TL;DR
This paper uses Extreme Value Statistics to evaluate whether observed galaxy clusters challenge standard cosmological models, finding current observations are consistent with the concordance cosmology when considering full-sky data.
Contribution
It introduces a novel application of Extreme Value Statistics to construct confidence regions in the mass-redshift plane for the most extreme galaxy clusters, aiding in testing cosmological models.
Findings
Observed clusters are consistent with standard cosmology when considering full-sky data.
The mass-redshift diagram can differentiate between cosmological models.

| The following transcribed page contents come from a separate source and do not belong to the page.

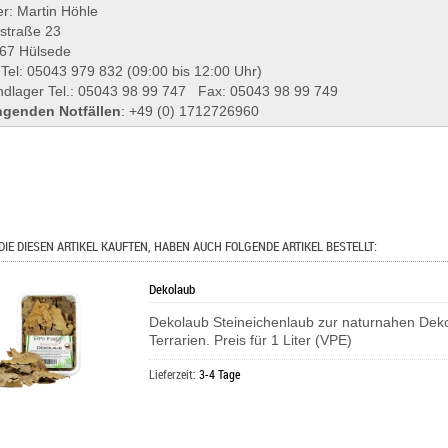
r: Martin Höhle
lstraße 23
67 Hülsede
 Tel: 05043 979 832 (09:00 bis 12:00 Uhr)
ndlager Tel.: 05043 98 99 747 Fax: 05043 98 99 749
ngenden Notfällen
: +49 (0) 1712726960
DIE DIESEN ARTIKEL KAUFTEN, HABEN AUCH FOLGENDE ARTIKEL BESTELLT:
Dekolaub
Dekolaub Steineichenlaub zur naturnahen Deko
Terrarien. Preis für 1 Liter (VPE)
Lieferzeit:
3-4 Tage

No significant tension found between observations and the concordance model.
Abstract
Motivated by recent suggestions that a number of observed galaxy clusters have masses which are too high for their given redshift to occur naturally in a standard model cosmology, we use Extreme Value Statistics to construct confidence regions in the mass-redshift plane for the most extreme objects expected in the universe. We show how such a diagram not only provides a way of potentially ruling out the concordance cosmology, but also allows us to differentiate between alternative models of enhanced structure formation. We compare our theoretical prediction with observations, placing currently observed high and low redshift clusters on a mass-redshift diagram and find -- provided we consider the full sky to avoid a posteriori selection effects -- that none are in significant tension with concordance cosmology.